В Мидлмарче жена не может долго пребывать в неведении о том, что в городе дурно относятся к ее мужу. Даже самые задушевные приятельницы не простирают свою дружбу до того, чтобы прямо объявить жене, что ее мужа уличили либо подозревают в неблаговидном поступке. Но когда женщина, не отягченная работой мысли, внезапно узнает о чем-нибудь, порочащем ее ближних, ей трудно сохранить молчание, ибо на нее воздействует множество соображений морального свойства. Одно из них — откровенность. Быть откровенным на языке Мидлмарча означает, воспользовавшись первой же возможностью, довести до сведения ваших знакомых, что вы отнюдь не высокого мнения об их способностях, манерах и положении в свете. Резвушка-откровенность всегда спешит поскорее высказать свое мнение.

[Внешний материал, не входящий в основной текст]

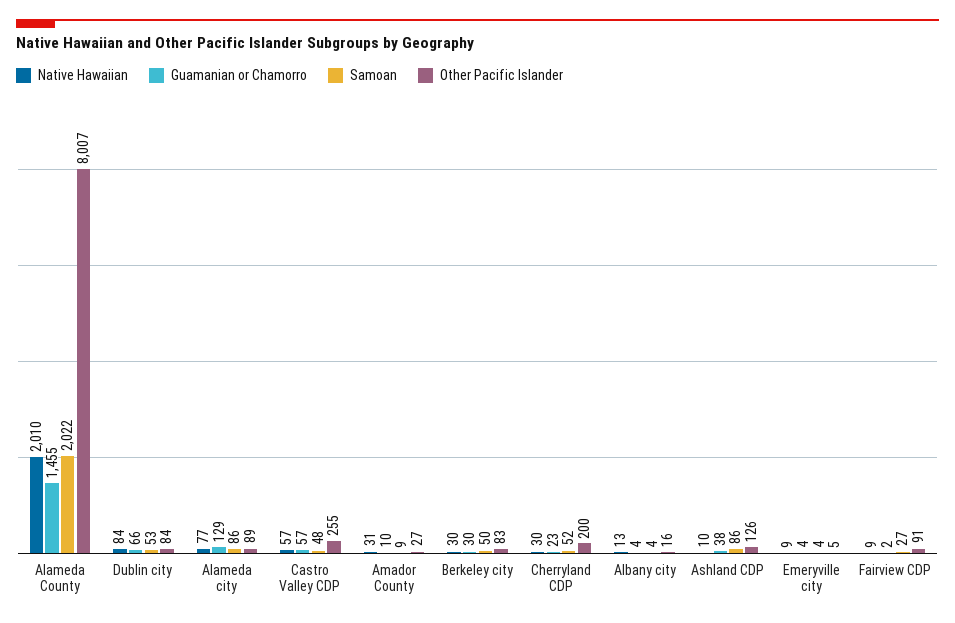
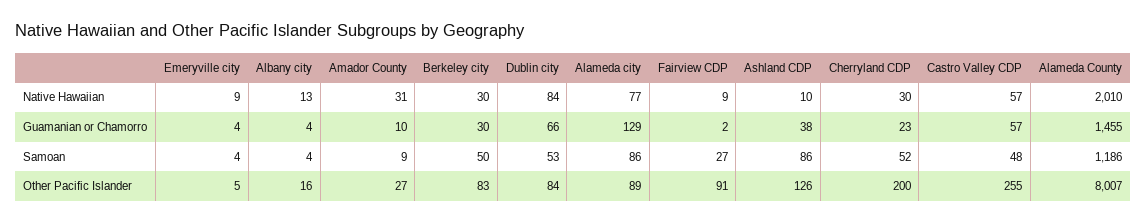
Samoan, Alameda County: 2022 -> 1186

Далее следует любовь к истине, многозначная фраза, но в Мидлмарче она означает лишь одно: живейшее стремление не позволить жене быть незаслуженно высокого мнения о муже или обнаруживать чрезмерное довольство своей судьбой. Бедняжке тут же намекнут, что если бы она знала правду, то не радовалась бы так своей шляпке и деликатесам, подаваемым на званом ужине в ее доме. Самое могущественное из этих соображений — забота о нравственном усовершенствовании подруги или, как порою говорилось, о ее душе, спасению которой весьма способствовали мрачные намеки, каковые надлежало отпускать, меланхолично глядя на диван или кресло и всем своим видом давая понять, что вы умалчиваете о многом, дабы пощадить чувства слушательницы. Иными словами, милосердие не жалело усилий, стремясь удручить заблуждающуюся для ее же блага.

Среди простодушных жен, не ведающих о своих супружеских невзгодах, ни одна не возбуждала столь ревностного участия доброжелательниц, как Розамонда и ее тетушка Булстрод. В отличие от мужа, миссис Булстрод ни у кого не вызывала неприязни и сама за всю жизнь ни души не обидела. Мужчины считали ее красивой и привлекательной и одно из доказательств лицемерия ее супруга усматривали в том, что он женился на цветущей мисс Винси, а не на какой-нибудь чахлой, унылой особе, как приличествовало бы пренебрегающему земными радостями праведнику. Когда открылась тайна ее мужа, они говорили о миссис Булстрод: «Бедняжка! Она ведь сама честность… можете не сомневаться — уж она-то ничего дурного не подозревала о нем». Ее близкие приятельницы судачили о «бедненькой Гарриет», пытались вообразить себе, что она почувствует, когда ей станет все известно, и строили предположения о том, сколь много ей уже стало известно. К ней не испытывали враждебности, скорее, заботливо стремились определить, что ей подобает чувствовать и как поступать при сложившихся обстоятельствах, и при этом, разумеется, перебирали все свойства ее характера и события ее жизни, начиная с тех пор, когда она была Гарриет Винси, и кончая нынешним днем. А говоря о миссис Булстрод, неизбежно вспоминали Розамонду, чьи перспективы были столь же мрачны, как тетушкины. Розамонду строже осуждали, а жалели меньше, хотя, разумеется, и ее, происходившую из уважаемого в городе семейства Винси, считали жертвой опрометчивого брака. Винси не были лишены слабостей, но они их не скрывали — от них не приходилось ждать «неприятных сюрпризов». С миссис Булстрод не требовали ответа за прегрешения мужа. У нее были свои недостатки.